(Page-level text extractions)
»»

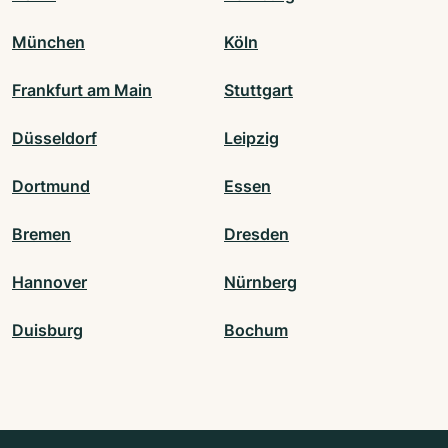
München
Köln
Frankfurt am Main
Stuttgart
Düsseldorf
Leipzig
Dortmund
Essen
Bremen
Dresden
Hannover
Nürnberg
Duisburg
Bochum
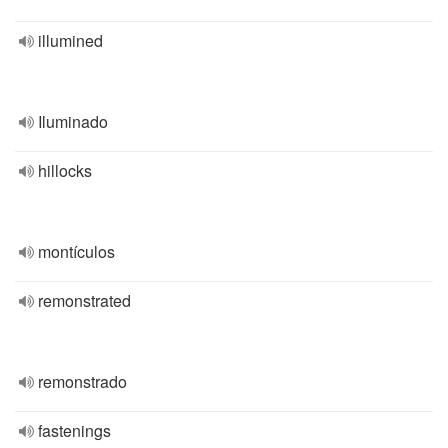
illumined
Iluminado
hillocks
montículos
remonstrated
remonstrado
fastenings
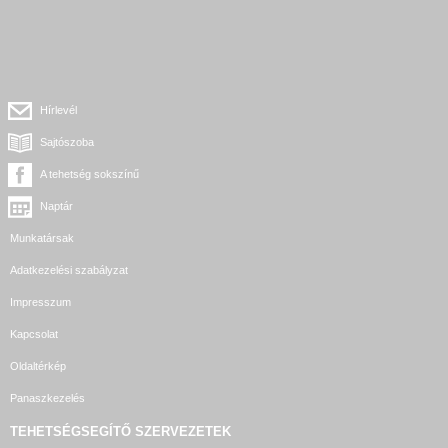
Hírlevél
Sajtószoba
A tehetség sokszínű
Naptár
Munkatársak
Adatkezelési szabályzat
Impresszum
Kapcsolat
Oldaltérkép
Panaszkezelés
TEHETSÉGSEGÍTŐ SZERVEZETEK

««

### [Activity]
A word-for-word copy of the records is needed, with no pictures carried over.

### [Your response]
München
Köln
Frankfurt am Main
Stuttgart
Düsseldorf
Leipzig
Dortmund
Essen
Bremen
Dresden
Hannover
Nürnberg
Duisburg
Bochum
illumined
Iluminado
hillocks
montículos
remonstrated
remonstrado
fastenings
Hírlevél
Sajtószoba
A tehetség sokszínű
Naptár
Munkatársak
Adatkezelési szabályzat
Impresszum
Kapcsolat
Oldaltérkép
Panaszkezelés
TEHETSÉGSEGÍTŐ SZERVEZETEK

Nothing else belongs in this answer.